Visual MODFLOW (VMOD) is a graphical interface (GUI) for the open source groundwater modeling engine MODFLOW. VMOD was developed by Waterloo Hydrogeologic and first released in 1994, the first commercially available GUI for MODFLOW. In May 2012 a .NET version of the software was rebranded as Visual MODFLOW Flex. The program includes proprietary extensions, such as MODFLOW-SURFACT, MT3DMS (mass-transport 3D multi-species) and a three-dimensional model explorer. Visual MODFLOW supports MODFLOW-2000, MODFLOW-2005, MODFLOW-NWT, MODFLOW-LGR, MODFLOW-SURFACT, and SEAWAT.

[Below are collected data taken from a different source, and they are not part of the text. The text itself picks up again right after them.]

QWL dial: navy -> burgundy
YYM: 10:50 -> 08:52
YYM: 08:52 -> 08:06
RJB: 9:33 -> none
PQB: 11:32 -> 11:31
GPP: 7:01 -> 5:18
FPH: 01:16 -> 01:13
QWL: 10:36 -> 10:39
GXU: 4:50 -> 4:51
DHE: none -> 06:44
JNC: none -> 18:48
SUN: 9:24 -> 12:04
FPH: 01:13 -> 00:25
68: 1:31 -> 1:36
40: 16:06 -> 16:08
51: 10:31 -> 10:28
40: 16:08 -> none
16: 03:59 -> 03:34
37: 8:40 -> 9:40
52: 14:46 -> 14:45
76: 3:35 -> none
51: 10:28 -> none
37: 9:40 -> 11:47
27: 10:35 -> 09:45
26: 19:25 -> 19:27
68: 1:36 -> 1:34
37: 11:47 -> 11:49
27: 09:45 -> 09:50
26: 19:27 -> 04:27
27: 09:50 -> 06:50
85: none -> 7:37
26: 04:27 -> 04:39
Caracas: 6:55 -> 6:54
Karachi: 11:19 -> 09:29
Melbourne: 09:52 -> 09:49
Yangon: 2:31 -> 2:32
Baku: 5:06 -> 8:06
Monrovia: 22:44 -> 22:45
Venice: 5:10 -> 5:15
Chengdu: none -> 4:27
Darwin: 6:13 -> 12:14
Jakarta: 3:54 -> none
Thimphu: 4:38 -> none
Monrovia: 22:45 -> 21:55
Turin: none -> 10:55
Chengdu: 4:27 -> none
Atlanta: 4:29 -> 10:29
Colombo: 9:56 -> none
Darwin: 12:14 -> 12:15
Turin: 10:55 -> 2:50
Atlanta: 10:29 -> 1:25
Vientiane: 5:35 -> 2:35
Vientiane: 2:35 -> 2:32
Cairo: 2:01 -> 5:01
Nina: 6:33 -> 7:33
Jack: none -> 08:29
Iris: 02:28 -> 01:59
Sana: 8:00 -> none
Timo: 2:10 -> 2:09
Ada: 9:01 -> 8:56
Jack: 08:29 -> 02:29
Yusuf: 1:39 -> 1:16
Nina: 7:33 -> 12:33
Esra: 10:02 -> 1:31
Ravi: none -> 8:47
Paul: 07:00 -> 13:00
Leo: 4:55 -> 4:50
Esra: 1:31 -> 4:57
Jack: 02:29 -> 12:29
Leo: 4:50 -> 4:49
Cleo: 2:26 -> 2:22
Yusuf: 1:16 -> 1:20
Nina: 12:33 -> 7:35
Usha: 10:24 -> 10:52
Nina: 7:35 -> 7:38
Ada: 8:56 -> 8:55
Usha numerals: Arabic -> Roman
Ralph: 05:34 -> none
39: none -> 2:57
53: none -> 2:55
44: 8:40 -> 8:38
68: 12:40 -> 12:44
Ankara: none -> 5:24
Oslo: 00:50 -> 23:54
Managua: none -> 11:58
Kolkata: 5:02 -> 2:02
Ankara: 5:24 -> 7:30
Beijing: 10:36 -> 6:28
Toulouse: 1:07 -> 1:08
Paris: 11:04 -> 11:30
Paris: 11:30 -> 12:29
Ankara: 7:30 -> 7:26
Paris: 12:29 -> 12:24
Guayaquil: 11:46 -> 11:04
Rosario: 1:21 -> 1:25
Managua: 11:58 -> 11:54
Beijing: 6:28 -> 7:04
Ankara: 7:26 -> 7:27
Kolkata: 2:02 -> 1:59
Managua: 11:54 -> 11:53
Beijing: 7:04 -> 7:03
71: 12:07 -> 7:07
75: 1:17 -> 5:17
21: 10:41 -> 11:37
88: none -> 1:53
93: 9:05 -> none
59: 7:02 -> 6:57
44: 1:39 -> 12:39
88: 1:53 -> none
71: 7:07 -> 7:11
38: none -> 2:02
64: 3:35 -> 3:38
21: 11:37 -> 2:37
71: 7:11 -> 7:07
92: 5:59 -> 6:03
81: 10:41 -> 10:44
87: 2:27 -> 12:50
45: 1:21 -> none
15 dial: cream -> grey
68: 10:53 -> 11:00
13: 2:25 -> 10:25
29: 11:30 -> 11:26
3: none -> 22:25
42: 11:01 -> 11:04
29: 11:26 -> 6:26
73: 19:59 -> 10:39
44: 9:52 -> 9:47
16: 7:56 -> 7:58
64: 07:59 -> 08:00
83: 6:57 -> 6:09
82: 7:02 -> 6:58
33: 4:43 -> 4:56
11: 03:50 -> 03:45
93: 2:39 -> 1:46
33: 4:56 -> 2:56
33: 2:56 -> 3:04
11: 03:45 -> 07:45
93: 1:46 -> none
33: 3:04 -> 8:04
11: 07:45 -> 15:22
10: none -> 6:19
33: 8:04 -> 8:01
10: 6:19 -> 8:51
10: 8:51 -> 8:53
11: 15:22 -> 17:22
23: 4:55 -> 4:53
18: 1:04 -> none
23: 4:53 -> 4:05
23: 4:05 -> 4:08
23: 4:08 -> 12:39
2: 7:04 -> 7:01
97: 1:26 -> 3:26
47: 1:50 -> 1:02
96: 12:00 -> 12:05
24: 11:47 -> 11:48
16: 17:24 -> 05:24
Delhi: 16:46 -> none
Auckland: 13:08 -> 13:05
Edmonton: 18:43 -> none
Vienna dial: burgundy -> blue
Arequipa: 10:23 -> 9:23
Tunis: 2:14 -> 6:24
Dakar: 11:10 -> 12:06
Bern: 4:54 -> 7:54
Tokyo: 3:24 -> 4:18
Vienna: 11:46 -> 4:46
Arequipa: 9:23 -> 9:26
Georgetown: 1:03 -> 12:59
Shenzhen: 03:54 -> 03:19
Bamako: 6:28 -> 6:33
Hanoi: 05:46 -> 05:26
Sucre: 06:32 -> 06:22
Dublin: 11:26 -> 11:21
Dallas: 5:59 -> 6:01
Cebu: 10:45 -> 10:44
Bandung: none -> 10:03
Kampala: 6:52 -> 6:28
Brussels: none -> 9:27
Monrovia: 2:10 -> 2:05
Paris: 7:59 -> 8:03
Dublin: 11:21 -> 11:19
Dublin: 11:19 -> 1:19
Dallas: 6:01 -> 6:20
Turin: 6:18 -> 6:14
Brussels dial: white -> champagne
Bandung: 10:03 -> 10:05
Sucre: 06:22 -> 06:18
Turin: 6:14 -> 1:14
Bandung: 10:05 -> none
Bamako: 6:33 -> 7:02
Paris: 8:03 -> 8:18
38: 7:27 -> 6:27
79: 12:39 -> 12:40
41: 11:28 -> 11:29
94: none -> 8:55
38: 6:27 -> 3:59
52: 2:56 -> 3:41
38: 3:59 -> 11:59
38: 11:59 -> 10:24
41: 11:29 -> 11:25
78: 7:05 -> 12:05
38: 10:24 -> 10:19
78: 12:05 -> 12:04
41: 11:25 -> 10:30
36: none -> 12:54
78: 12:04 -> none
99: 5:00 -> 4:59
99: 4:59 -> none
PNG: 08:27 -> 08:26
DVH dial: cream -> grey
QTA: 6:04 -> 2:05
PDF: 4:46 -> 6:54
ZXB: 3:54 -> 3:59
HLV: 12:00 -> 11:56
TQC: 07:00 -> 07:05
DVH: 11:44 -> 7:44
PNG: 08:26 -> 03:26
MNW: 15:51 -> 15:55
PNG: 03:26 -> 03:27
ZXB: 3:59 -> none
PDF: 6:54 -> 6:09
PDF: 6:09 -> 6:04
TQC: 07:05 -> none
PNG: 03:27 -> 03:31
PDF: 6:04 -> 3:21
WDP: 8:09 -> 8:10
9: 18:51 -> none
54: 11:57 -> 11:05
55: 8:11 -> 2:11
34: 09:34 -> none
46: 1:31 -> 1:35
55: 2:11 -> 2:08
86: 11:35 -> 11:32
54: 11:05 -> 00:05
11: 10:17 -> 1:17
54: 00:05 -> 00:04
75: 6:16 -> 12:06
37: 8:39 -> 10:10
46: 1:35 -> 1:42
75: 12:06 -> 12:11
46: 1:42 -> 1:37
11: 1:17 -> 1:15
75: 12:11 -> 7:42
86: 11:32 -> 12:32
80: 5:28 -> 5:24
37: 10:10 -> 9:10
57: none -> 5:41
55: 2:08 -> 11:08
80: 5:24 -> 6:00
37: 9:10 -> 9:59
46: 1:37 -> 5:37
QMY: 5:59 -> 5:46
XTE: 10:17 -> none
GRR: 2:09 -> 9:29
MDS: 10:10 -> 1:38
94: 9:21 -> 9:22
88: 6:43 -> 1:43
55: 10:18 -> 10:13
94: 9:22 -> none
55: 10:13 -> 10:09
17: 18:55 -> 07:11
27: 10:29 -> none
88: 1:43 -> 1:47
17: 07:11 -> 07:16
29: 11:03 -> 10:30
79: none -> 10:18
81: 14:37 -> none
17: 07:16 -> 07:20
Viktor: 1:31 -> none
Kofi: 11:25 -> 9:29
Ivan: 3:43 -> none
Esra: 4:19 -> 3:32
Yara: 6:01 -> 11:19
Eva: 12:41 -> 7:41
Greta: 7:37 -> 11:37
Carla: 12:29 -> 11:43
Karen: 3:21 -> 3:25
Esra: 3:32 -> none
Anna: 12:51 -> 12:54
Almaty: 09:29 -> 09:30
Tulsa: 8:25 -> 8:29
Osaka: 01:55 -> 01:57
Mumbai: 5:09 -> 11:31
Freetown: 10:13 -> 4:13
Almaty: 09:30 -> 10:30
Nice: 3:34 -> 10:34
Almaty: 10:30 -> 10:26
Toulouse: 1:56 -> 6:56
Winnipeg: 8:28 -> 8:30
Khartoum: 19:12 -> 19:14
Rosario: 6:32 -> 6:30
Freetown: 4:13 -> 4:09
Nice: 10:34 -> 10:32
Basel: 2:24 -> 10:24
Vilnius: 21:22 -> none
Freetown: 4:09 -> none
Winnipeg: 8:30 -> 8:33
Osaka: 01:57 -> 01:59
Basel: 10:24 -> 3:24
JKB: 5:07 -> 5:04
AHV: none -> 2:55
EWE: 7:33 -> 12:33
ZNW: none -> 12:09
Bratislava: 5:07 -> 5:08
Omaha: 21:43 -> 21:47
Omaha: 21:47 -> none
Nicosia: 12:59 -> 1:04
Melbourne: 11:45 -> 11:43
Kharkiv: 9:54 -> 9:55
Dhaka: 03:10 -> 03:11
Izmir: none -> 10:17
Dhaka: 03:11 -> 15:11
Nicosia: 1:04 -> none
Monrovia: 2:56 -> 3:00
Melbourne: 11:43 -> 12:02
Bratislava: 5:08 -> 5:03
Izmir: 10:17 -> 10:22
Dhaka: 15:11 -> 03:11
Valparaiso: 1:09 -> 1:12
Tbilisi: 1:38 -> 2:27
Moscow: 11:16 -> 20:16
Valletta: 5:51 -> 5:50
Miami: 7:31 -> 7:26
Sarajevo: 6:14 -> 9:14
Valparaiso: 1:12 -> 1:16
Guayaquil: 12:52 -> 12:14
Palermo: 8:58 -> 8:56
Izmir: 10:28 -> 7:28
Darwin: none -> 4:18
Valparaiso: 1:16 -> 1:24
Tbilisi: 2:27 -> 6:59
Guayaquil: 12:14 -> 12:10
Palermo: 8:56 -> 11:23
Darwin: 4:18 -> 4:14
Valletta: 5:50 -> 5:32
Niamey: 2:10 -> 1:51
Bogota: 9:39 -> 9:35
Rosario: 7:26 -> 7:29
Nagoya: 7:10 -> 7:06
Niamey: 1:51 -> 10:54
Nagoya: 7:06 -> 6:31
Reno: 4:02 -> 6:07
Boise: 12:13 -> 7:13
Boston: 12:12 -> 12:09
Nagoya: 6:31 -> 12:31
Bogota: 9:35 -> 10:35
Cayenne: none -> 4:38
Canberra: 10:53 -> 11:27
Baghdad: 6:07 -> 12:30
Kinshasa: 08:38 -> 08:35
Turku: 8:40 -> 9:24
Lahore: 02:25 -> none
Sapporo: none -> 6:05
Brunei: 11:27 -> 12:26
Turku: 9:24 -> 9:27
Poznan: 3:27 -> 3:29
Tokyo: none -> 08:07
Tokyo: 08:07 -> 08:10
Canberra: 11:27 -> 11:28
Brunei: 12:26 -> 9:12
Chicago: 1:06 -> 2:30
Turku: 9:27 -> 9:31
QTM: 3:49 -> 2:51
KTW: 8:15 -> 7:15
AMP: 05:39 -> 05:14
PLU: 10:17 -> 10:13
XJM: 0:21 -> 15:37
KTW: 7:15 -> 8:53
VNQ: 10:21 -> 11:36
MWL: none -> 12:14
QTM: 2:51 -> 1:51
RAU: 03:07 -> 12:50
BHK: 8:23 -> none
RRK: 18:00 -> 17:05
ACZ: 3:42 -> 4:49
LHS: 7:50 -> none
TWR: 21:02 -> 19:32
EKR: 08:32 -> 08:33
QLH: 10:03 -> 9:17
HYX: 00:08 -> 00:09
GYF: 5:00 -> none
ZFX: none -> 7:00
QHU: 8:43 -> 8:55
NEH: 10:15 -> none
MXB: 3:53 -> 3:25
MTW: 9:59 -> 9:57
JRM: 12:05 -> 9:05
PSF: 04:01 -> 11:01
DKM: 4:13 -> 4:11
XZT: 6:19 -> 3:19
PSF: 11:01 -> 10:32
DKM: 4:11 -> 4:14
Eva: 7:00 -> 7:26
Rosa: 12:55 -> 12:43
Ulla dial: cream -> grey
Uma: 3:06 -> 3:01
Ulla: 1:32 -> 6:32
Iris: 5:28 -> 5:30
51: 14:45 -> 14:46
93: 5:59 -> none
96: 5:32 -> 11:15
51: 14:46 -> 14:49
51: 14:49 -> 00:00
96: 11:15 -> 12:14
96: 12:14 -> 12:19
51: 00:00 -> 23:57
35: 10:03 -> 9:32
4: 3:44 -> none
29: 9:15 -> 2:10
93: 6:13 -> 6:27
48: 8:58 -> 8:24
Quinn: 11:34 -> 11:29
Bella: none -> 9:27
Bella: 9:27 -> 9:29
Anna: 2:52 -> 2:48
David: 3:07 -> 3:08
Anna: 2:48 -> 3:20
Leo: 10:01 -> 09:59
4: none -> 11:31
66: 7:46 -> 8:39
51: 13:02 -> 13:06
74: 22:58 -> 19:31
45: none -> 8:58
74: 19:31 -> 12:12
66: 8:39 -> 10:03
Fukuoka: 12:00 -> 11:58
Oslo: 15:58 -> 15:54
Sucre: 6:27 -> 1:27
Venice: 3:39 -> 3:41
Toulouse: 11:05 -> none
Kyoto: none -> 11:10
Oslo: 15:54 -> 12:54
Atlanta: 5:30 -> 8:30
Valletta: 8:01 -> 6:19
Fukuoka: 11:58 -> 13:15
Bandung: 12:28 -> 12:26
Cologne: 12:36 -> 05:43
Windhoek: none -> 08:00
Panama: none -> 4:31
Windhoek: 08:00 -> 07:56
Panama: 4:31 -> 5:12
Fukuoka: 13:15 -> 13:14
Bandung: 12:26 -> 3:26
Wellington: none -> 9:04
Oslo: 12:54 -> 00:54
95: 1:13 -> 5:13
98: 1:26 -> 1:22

The software is used primarily by hydrogeologists to simulate groundwater flow and contaminant transport.

==History==
The original version of Visual MODFLOW, developed for MS-DOS by Nilson Guiguer, Thomas Franz and Bob Cleary, was released in August 1994. It was based on the USGS MODFLOW-88 and MODPATH code, and resembled the FLOWPATH program developed by Waterloo Hydrogeologic Inc. The first Windows based version was released in 1997. The main programmers were Sergei Schmakov, Alexander Liftshits, and Sean Wilson. A .NET version that included non-grid-based, graphical conceptual modelling features was released in 2012.

On January 10, 2005, Waterloo Hydrogeologic was acquired by Schlumberger's Water Services Technology Group.

On May 1, 2012, Waterloo Hydrogeologic released Visual MODFLOW Flex.

On March 13, 2015, Waterloo Hydrogeologic was acquired by Nova Metrix.